Required tasks -
a) Answer these questions about the Indian shares report:
(i) What level did the NSE Nifty 50 index rise to?
(ii) What will India's top court pronounce a verdict over later in the day?
(iii) How far had the Nifty bank index fallen in the past week?
b) Which stock indexes does the Indian shares report name? List every one.
c) Continue the Indian shares report from where it ends.
>> START Text excerpt
Indian shares rise as bank stocks gain

A recovery after yesterday's losses.

Reuters reports: "Indian shares edged up on Tuesday, supported by gains in beaten-down bank stocks, as sentiment was lifted by a pullback in U.S. 10-year bond yields.

The blue-chip NSE Nifty 50 index rose 0.4% to 14,793.80 and the benchmark S&P BSE Sensex gained 0.4% at 49,982.63, as of 0350 GMT.

The Nifty bank index gained 0.8% on Monday, while the public sector bank index rose 1.4%. The Nifty bank index had fallen over 5% in the past week.

India's top court will pronounce a verdict over waiving interest on loans under moratorium later in the day.

Meanwhile, India's market regulator said on Monday that stock exchanges and other market entities will need to switch quicker to backup sites to resume operations in case of disruptions like last month's at the nation's top bourse."
>> END Text excerpt
>> START Dataset entries
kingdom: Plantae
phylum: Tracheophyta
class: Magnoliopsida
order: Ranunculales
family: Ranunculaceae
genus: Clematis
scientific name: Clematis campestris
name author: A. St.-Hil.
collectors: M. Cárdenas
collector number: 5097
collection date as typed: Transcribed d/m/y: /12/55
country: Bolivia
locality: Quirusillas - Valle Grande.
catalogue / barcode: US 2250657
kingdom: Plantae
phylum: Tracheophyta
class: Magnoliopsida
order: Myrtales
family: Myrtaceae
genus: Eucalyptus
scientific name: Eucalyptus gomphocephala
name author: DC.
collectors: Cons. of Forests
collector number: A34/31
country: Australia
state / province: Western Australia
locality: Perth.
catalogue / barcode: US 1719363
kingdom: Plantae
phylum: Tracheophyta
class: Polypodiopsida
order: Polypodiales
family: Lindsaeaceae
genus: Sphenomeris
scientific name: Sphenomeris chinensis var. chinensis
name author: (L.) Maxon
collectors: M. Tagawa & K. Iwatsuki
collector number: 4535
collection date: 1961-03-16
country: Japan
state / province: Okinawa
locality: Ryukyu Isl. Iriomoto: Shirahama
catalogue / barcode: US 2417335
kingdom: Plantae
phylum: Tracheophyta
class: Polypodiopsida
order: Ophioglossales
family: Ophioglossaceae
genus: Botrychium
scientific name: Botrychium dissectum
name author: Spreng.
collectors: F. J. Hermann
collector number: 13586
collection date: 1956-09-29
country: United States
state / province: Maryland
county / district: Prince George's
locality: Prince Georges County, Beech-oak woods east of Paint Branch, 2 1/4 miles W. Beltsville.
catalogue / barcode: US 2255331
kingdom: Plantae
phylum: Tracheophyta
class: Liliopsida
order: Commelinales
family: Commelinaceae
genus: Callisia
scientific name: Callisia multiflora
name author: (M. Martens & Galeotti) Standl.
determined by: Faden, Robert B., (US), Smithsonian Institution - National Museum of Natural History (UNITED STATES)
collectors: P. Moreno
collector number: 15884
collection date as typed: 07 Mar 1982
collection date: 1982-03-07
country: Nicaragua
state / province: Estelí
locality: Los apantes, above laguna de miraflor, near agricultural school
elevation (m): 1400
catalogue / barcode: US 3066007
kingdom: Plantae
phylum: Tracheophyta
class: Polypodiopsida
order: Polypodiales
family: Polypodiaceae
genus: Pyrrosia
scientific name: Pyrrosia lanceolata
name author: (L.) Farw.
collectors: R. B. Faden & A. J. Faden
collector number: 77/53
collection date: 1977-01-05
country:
>> END Dataset entries
Responses per task -
a)
(i) 14,793.80
(ii) Waiving interest on loans under moratorium
(iii) Over 5%

b)
- NSE Nifty 50 index
- S&P BSE Sensex
- Nifty bank index
- Public sector bank index

c)
9:30 AM

Maruti Suzuki to raise prices from April

The country’s largest car maker Maruti Suzuki India on Monday said it will increase prices across its model range from next month in order to offset the impact of high input costs. Over the past year, the cost of the company’s vehicles have been impacted adversely due to an increase in various input costs, the auto major said in a filing.

“Hence, it has become imperative for the company to pass on some impact of the above additional cost to customers through a price increase in April 2021,” it added.

The price increase shall vary for different models, it added.

The company however did not share details about the quantum of the price hike it intends to take from next month.